Police Required to Record Interrogation in Major Felonies
The express wording of the statute requires the police to make a time-stamped audio-visual recording of the entire custodial interrogation, including the Miranda warning component of the interrogation. The statute also requires that equipment be utilized in this process that prevents editing or altering the original content of the recording.
When the police conduct a custodial interrogation for a major felony they are not required to secure the consent of the suspect, nor are they required to inform the suspect of the recording. If the suspect objects to the recording, that is noted, and the interrogation continues unless the suspect invokes a right to have an attorney present.
Major felonies are defined in the new law as any felony that has life imprisonment, or a maximum punishment of 20-years; this includes Criminal Sexual Conduct in the 3rd degree [i.e. victim between age of 13 and 16]. In our experience with such cases, most interrogations have long been recorded.
Making a recording helps the system to the extent that such a recording makes compelling evidence at a criminal trial. If the suspect confesses, then "the cloth is cut" as we say in the criminal defense bar. When an accused's confession is recorded, and the criminal defense lawyer is unable to suppress the recording, a guilty plea usually results.
On the other hand, sometimes the recording depicts an individual ardently asserting their innocence, non-involvement, or an alibi. Once produced, as required by the new statute, the defense attorney is entitled to a copy of the recorded statement.

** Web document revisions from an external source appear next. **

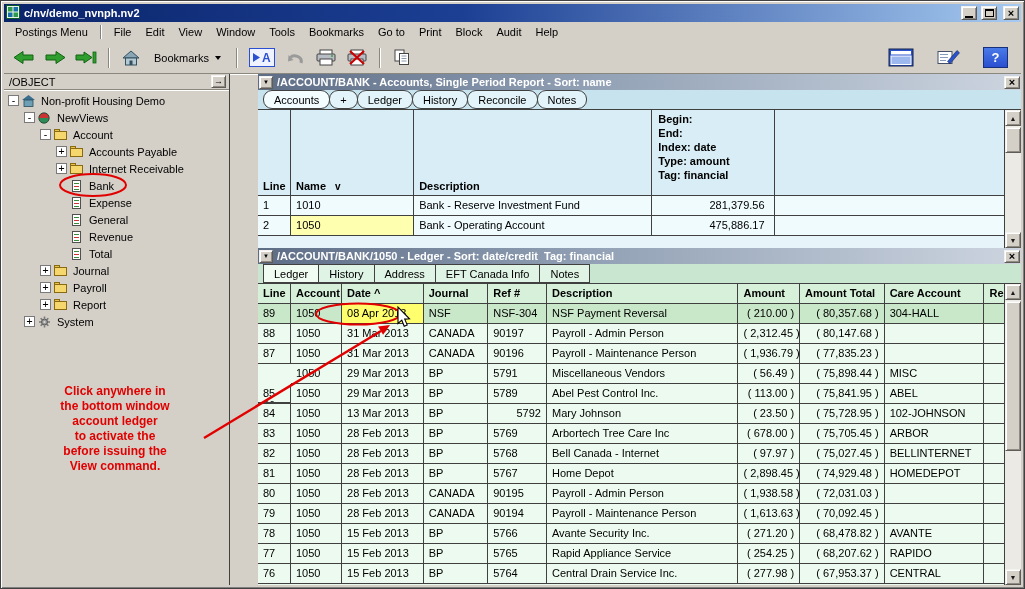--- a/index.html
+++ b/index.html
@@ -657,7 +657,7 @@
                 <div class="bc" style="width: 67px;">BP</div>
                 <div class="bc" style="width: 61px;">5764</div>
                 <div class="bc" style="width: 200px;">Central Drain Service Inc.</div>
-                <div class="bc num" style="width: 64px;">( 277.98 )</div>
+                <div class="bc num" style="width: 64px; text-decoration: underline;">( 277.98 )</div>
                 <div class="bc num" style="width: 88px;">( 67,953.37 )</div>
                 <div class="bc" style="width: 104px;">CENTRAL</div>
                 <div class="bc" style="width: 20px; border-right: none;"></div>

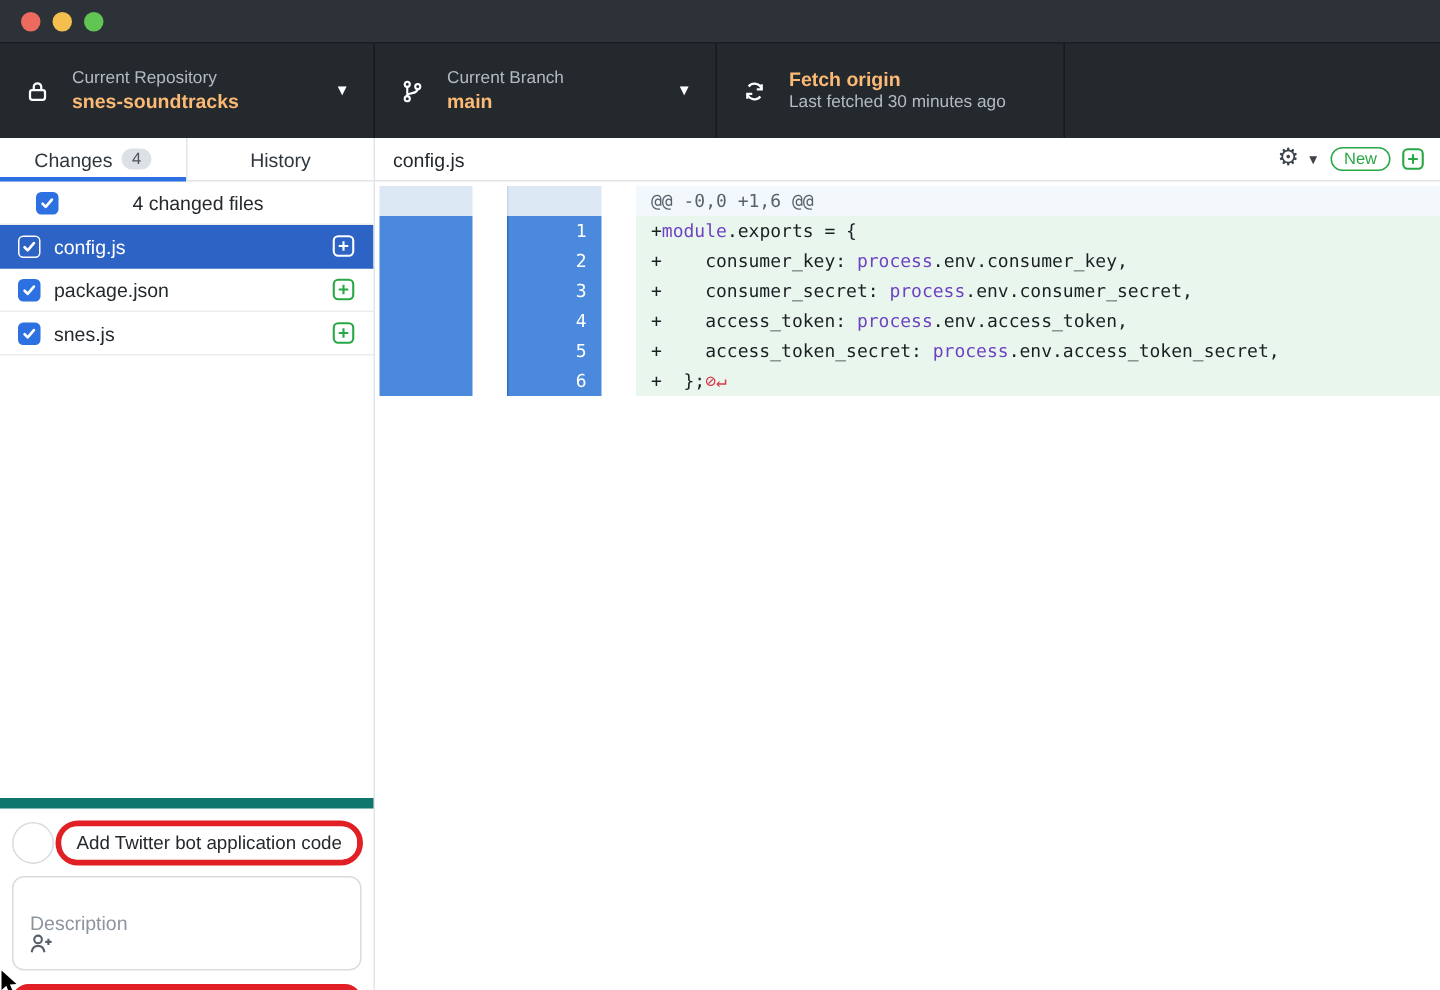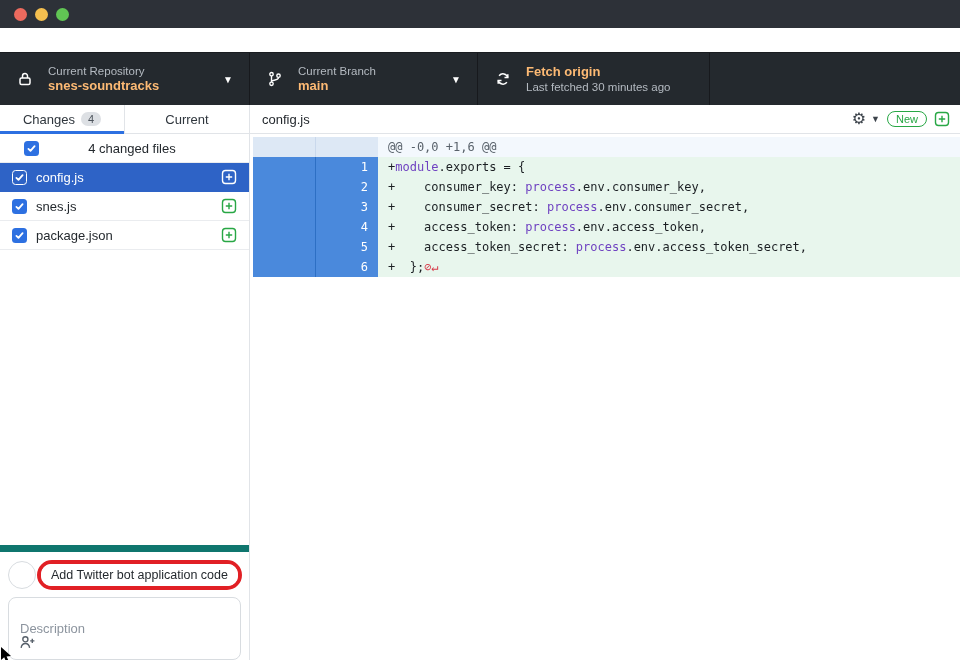--- a/index.html
+++ b/index.html
@@ -13,7 +13,7 @@
   .light.red{ background:var(--mac-red);} .light.yellow{ background:var(--mac-yellow);} .light.green{ background:var(--mac-green);}
 
   
-  .toolbar { height:53px; background:var(--toolbar-bg); display:flex; border-top:1px solid #1a1d21;margin-top:24px; }
+  .toolbar { height:64px; background:var(--toolbar-bg); display:flex; border-top:1px solid #1a1d21; }
   .tool-section { display:flex; align-items:center; padding:0 16px; border-right:1px solid #17191d; cursor:default; }
   .tool-section .t-icon { color:#fff; width:18px; display:flex; justify-content:center; margin-right:14px; flex:none; }
   .tool-text { display:flex; flex-direction:column; line-height:1.25; }

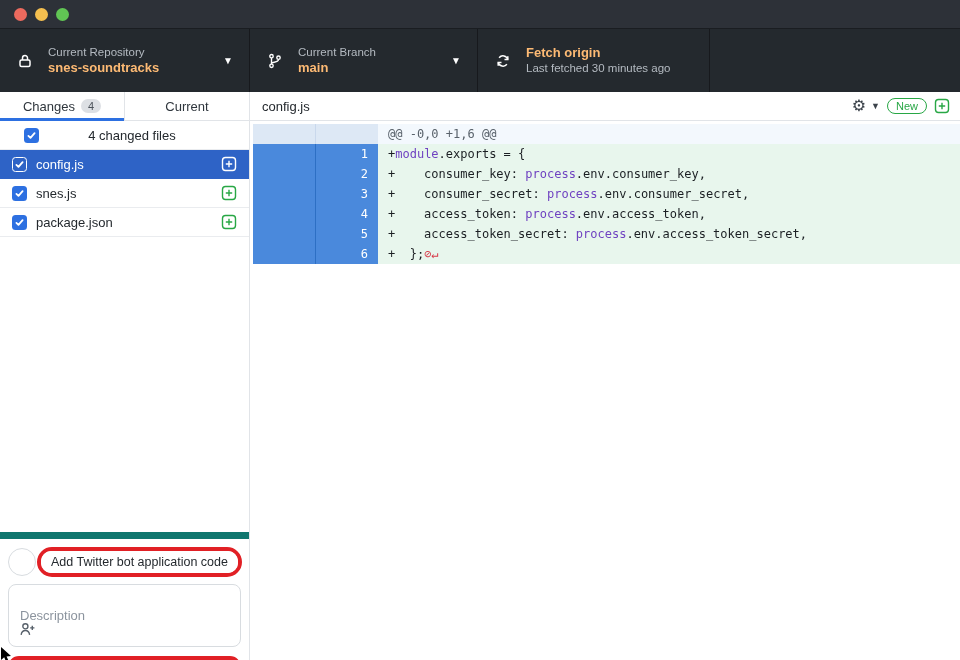--- a/index.html
+++ b/index.html
@@ -157,7 +157,7 @@
         <span class="tab-badge">4</span>
       </div>
       <div class="tab">
-        <span>Current</span>
+        <span>History</span>
       </div>
     </div>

If local law enforcement is unable to produce the major felony recording, either due to malfunctioning equipment [happens more than you would think] or because there is no equipment due to budget cuts, then the defendant is entitled to a jury instruction advising the jurors of the statutory requirement for a recording, and further advising jurors they can take the missing recording into account.
A more effective remedy, from the criminal defense perspective, is the preclusion of the substance of any unrecorded statement into evidence during the trial. The best evidence is the actual recording of the accused's statement, not the officer's summary or re-telling of such a statement.